Resizing by a specific scale

img = cv2.imread('imagepath', cv2.IMREAD_UNCHANGED)

scale = 0.6 # percent of original size
width = int(img.shape[1] * scale)
height = int(img.shape[0] * scale)
resized = cv2.resize(img, (width, height), interpolation = cv2.INTER_AREA)

Resizing by specific height

def img_scaling(frame, new_height=600):
    '''
    rescale image based on a fixed height, and width with same aspect ratio

    Parameters
    ----------
    frame (array): image array

    Returns
    -------
    new_width (int): size of new width
    new_height (int): size of new height
    '''
    width = frame.shape[1]
    height = frame.shape[0]
    if height > new_height:
        scale = new_height/height
        new_width = int(width * scale)
    else:
        new_width = width
        new_height = height
    return new_width, new_height

new_width, new_height = img_scaling(frame)
resized = cv2.resize(img, (new_width, new_height), interpolation = cv2.INTER_AREA)

Drawing on Images

One of the most important reason to draw on images is to draw bounding boxes representing the prediction output.

rectangles

# pt1 = top left
# pt2 = bottom right
cv2.rectangle(imgArr, pt1=(384,0), pt2=(510,128), \
                color=(0,255,0), thickness=5)

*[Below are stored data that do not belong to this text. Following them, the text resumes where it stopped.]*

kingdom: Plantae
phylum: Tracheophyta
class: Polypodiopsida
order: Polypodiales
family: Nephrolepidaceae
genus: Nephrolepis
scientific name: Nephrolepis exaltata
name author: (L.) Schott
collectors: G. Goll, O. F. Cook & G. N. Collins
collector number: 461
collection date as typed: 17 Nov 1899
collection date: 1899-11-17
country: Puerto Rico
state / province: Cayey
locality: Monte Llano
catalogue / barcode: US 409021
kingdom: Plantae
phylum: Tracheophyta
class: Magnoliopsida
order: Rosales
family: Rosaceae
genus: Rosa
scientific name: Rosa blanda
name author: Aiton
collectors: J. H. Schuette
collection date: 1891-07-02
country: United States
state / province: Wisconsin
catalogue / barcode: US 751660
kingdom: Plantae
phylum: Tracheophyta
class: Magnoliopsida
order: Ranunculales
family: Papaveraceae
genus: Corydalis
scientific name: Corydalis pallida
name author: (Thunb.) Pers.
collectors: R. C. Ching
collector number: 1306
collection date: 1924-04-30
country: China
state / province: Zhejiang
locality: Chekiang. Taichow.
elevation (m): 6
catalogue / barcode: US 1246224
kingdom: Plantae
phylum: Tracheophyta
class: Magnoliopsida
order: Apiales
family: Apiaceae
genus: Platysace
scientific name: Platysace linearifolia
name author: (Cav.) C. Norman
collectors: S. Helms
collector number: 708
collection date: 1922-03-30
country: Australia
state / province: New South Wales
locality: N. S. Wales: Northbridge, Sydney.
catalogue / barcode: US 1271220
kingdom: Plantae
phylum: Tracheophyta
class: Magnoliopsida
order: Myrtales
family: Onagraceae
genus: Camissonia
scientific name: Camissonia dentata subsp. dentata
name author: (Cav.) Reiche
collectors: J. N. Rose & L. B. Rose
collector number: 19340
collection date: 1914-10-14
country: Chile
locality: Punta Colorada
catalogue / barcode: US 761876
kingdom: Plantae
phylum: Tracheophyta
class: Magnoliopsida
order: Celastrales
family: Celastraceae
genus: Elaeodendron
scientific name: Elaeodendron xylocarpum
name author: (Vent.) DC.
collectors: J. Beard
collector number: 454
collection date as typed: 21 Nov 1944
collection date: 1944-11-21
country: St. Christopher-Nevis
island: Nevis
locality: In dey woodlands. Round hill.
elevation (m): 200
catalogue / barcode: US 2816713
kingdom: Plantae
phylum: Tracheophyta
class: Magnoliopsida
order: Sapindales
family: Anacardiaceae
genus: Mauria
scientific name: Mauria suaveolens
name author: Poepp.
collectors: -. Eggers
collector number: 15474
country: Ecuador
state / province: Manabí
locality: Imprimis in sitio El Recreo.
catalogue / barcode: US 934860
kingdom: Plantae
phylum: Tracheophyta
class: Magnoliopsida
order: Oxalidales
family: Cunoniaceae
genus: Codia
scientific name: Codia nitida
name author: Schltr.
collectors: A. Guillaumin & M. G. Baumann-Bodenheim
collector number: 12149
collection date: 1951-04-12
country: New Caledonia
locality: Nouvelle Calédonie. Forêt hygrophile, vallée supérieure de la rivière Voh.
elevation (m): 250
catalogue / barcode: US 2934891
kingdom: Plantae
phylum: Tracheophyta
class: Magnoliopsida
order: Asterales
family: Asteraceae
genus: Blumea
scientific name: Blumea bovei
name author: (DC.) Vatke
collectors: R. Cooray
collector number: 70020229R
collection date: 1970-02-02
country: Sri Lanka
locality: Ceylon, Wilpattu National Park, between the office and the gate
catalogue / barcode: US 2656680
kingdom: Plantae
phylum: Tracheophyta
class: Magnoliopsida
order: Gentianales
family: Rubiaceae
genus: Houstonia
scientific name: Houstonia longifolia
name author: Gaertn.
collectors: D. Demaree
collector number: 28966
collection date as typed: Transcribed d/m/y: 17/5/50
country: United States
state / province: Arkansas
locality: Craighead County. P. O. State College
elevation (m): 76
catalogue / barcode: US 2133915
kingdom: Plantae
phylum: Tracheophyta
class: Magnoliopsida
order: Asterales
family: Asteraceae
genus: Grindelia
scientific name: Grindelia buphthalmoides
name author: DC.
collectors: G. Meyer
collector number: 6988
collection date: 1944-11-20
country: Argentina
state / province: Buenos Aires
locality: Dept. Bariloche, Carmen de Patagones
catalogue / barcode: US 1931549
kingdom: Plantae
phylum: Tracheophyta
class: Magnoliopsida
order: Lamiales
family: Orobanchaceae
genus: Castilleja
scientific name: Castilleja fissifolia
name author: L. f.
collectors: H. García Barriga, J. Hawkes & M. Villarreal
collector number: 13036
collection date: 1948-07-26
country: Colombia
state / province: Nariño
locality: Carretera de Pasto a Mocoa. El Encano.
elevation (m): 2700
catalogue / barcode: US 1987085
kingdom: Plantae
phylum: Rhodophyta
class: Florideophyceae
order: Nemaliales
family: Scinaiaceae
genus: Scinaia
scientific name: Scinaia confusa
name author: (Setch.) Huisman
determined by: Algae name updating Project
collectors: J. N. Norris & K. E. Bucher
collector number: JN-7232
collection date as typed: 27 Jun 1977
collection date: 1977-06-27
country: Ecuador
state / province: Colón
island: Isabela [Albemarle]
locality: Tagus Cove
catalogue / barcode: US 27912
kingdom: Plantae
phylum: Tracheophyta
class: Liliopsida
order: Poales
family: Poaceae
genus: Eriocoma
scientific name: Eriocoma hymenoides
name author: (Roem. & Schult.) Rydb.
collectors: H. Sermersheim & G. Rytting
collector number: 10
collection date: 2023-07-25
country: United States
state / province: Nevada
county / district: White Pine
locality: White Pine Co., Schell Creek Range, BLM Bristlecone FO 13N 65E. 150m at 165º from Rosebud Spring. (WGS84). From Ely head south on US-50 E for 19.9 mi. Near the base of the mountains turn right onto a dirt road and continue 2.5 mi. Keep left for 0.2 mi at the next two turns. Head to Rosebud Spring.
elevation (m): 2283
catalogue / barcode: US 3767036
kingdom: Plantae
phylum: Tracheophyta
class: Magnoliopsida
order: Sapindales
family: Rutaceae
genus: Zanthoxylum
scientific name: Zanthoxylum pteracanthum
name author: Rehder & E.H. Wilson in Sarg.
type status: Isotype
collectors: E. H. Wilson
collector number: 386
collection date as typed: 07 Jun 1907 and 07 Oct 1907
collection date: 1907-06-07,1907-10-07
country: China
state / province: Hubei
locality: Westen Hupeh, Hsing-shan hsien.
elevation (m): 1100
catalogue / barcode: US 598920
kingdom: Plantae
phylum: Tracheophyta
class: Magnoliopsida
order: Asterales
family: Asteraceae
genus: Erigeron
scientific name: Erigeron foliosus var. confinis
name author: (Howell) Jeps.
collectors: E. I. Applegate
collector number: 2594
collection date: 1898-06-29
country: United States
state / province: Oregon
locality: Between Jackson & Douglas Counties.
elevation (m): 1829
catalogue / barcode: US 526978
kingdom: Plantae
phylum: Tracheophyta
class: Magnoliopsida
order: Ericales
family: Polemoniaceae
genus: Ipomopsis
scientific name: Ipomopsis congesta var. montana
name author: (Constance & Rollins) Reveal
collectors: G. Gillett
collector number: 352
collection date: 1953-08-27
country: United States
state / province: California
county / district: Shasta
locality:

Here's a typical example function from xiaochus's YOLO on how it is used.

def draw(image, boxes, scores, classes, all_classes):
    '''Draw the boxes on the image.

    Argument:
        image: original image.
        boxes: ndarray, boxes of objects.
        classes: ndarray, classes of objects.
        scores: ndarray, scores of objects.
        all_classes: all classes name.
    '''
    for box, score, cl in zip(boxes, scores, classes):
        x, y, w, h = box

        top = max(0, np.floor(x + 0.5).astype(int))
        left = max(0, np.floor(y + 0.5).astype(int))
        right = min(image.shape[1], np.floor(x + w + 0.5).astype(int))
        bottom = min(image.shape[0], np.floor(y + h + 0.5).astype(int))

        cv2.rectangle(image, (top, left), (right, bottom), (255, 0, 0), 2)
        cv2.putText(image, '{0} {1:.2f}'.format(all_classes[cl], score),
                    (top, left - 6),
                    cv2.FONT_HERSHEY_SIMPLEX,
                    0.6, (0, 0, 255), 1,
                    cv2.LINE_AA)

        print('class: {0}, score: {1:.2f}'.format(all_classes[cl], score))
        print('box coordinate x,y,w,h: {0}'.format(box))

Wait & Break

This is not exactly pythonic, so it means it is not as easy to decipher. 0xFF is an 8 bit binary mask that forces the result from waitKey() to be an integer of maximum 255, which is what a character in the keyboard can go till.

ord(char) returns the character in integers which will also be of maximum 255.

Hence by comparing the integer to the ord(char) value, we can check for a key pressed event and break the loop.

# stop when character "q" is pressed
if cv2.waitKey(0) & 0xFF == ord('q'):
    break

# stop when "ESC" key is pressed
if cv2.waitKey(20) & 0xFF == 27:
    break


# Once script is done, its usually good practice to call this line
# It closes all windows (just in case you have multiple windows called)
cv2.destroyAllWindows()